Collected data:
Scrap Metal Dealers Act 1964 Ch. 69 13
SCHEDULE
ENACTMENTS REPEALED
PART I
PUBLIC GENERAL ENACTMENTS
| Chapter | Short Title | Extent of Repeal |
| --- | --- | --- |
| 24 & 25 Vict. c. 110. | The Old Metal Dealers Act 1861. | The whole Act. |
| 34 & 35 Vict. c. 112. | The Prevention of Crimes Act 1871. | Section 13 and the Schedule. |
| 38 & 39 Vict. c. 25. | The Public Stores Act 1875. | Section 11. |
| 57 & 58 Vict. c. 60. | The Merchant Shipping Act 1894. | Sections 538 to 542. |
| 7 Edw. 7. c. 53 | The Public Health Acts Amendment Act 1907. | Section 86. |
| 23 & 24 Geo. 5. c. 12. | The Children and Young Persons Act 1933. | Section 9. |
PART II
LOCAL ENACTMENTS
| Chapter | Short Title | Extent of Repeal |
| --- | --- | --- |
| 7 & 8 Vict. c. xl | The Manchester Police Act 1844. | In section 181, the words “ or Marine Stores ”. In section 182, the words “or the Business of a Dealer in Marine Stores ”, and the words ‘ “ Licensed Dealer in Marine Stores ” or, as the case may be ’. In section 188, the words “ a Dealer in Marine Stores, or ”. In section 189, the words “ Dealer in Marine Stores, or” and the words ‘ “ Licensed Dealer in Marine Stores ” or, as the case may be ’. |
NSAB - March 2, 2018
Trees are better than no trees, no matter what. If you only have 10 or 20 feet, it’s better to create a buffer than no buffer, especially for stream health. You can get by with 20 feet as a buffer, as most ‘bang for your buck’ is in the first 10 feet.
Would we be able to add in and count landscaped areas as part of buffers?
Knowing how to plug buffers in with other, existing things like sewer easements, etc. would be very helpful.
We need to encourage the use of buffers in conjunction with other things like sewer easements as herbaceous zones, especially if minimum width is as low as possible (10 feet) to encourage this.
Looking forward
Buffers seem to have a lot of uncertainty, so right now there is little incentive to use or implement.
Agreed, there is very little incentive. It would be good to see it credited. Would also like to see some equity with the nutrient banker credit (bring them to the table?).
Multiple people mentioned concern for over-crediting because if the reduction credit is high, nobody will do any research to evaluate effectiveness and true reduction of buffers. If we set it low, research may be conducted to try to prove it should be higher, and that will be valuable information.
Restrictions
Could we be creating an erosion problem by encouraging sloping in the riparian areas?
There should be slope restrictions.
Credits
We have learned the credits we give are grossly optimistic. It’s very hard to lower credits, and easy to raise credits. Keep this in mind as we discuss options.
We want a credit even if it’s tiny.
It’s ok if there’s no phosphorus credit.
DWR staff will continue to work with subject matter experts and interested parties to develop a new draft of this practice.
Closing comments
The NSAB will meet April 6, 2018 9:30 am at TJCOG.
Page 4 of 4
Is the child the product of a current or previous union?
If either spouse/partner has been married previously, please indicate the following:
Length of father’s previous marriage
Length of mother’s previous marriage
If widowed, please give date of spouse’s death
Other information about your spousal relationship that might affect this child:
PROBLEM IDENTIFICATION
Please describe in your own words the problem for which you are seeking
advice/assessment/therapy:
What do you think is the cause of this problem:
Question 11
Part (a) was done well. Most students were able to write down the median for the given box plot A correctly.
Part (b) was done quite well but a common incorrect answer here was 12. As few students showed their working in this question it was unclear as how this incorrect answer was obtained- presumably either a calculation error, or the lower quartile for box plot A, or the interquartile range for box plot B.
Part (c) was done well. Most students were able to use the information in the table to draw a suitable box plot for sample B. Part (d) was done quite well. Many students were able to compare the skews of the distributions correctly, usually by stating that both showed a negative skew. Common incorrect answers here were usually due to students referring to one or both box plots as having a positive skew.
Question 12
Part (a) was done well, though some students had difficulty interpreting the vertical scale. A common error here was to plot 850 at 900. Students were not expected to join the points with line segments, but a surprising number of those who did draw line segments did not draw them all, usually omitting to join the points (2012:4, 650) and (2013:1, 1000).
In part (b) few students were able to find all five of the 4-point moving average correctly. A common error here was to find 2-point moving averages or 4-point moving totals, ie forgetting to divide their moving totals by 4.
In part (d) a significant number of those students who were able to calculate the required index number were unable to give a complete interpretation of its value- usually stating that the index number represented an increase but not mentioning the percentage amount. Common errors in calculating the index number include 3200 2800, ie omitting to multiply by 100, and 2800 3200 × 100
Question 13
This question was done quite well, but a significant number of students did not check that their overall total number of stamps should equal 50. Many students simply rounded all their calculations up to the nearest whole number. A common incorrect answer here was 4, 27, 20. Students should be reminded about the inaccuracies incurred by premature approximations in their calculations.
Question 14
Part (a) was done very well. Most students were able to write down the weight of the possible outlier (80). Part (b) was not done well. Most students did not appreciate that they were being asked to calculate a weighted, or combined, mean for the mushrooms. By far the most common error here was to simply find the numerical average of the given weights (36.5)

Your task =
Which lines above hold the string "simply"? Show each of them.

Written answer =
This question was done quite well, but a significant number of students did not check that their overall total number of stamps should equal 50. Many students simply rounded all their calculations up to the nearest whole number. A common incorrect answer here was 4, 27, 20. Students should be reminded about the inaccuracies incurred by premature approximations in their calculations.
Part (a) was done very well. Most students were able to write down the weight of the possible outlier (80). Part (b) was not done well. Most students did not appreciate that they were being asked to calculate a weighted, or combined, mean for the mushrooms. By far the most common error here was to simply find the numerical average of the given weights (36.5)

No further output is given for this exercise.